■ **Prompt**:
Retype every one of the following rows word for word, keeping the same spelling, punctuation, symbols and line breaks.
---------------
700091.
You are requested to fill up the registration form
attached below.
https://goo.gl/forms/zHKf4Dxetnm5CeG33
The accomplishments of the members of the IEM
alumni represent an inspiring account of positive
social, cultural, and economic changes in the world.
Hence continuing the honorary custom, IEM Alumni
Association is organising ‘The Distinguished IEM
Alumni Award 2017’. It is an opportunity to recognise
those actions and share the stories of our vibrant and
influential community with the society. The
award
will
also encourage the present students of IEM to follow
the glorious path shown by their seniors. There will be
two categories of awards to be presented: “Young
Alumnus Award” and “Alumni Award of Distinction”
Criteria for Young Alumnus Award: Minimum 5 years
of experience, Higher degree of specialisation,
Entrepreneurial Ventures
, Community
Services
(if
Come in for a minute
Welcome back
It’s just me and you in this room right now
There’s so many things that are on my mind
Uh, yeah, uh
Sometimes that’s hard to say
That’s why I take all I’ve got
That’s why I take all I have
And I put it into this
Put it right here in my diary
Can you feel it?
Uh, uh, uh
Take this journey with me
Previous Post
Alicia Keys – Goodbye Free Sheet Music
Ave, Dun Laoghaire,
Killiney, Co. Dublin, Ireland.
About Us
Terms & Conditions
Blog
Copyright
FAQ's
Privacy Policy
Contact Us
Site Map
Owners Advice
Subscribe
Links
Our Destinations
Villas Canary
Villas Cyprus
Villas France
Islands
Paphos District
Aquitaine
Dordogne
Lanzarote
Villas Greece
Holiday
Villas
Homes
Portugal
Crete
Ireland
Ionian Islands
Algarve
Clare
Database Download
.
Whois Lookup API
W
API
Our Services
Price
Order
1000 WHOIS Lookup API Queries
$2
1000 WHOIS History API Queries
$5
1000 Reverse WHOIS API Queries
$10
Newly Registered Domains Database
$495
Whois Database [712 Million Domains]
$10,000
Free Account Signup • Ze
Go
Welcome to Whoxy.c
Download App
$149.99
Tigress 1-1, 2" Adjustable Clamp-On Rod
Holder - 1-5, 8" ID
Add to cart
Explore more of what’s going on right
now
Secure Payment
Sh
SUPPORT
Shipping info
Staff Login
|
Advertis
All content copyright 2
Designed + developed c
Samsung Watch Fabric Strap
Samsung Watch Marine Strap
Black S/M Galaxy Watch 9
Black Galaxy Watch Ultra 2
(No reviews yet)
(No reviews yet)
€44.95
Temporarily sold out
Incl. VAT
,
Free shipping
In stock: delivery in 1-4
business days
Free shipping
---------------
■ **Output for this exercise**:
700091.
You are requested to fill up the registration form
attached below.
https://goo.gl/forms/zHKf4Dxetnm5CeG33
The accomplishments of the members of the IEM
alumni represent an inspiring account of positive
social, cultural, and economic changes in the world.
Hence continuing the honorary custom, IEM Alumni
Association is organising ‘The Distinguished IEM
Alumni Award 2017’. It is an opportunity to recognise
those actions and share the stories of our vibrant and
influential community with the society. The
award
will
also encourage the present students of IEM to follow
the glorious path shown by their seniors. There will be
two categories of awards to be presented: “Young
Alumnus Award” and “Alumni Award of Distinction”
Criteria for Young Alumnus Award: Minimum 5 years
of experience, Higher degree of specialisation,
Entrepreneurial Ventures
, Community
Services
(if
Come in for a minute
Welcome back
It’s just me and you in this room right now
There’s so many things that are on my mind
Uh, yeah, uh
Sometimes that’s hard to say
That’s why I take all I’ve got
That’s why I take all I have
And I put it into this
Put it right here in my diary
Can you feel it?
Uh, uh, uh
Take this journey with me
Previous Post
Alicia Keys – Goodbye Free Sheet Music
Ave, Dun Laoghaire,
Killiney, Co. Dublin, Ireland.
About Us
Terms & Conditions
Blog
Copyright
FAQ's
Privacy Policy
Contact Us
Site Map
Owners Advice
Subscribe
Links
Our Destinations
Villas Canary
Villas Cyprus
Villas France
Islands
Paphos District
Aquitaine
Dordogne
Lanzarote
Villas Greece
Holiday
Villas
Homes
Portugal
Crete
Ireland
Ionian Islands
Algarve
Clare
Database Download
.
Whois Lookup API
W
API
Our Services
Price
Order
1000 WHOIS Lookup API Queries
$2
1000 WHOIS History API Queries
$5
1000 Reverse WHOIS API Queries
$10
Newly Registered Domains Database
$495
Whois Database [712 Million Domains]
$10,000
Free Account Signup • Ze
Go
Welcome to Whoxy.c
Download App
$149.99
Tigress 1-1, 2" Adjustable Clamp-On Rod
Holder - 1-5, 8" ID
Add to cart
Explore more of what’s going on right
now
Secure Payment
Sh
SUPPORT
Shipping info
Staff Login
|
Advertis
All content copyright 2
Designed + developed c
Samsung Watch Fabric Strap
Samsung Watch Marine Strap
Black S/M Galaxy Watch 9
Black Galaxy Watch Ultra 2
(No reviews yet)
(No reviews yet)
€44.95
Temporarily sold out
Incl. VAT
,
Free shipping
In stock: delivery in 1-4
business days
Free shipping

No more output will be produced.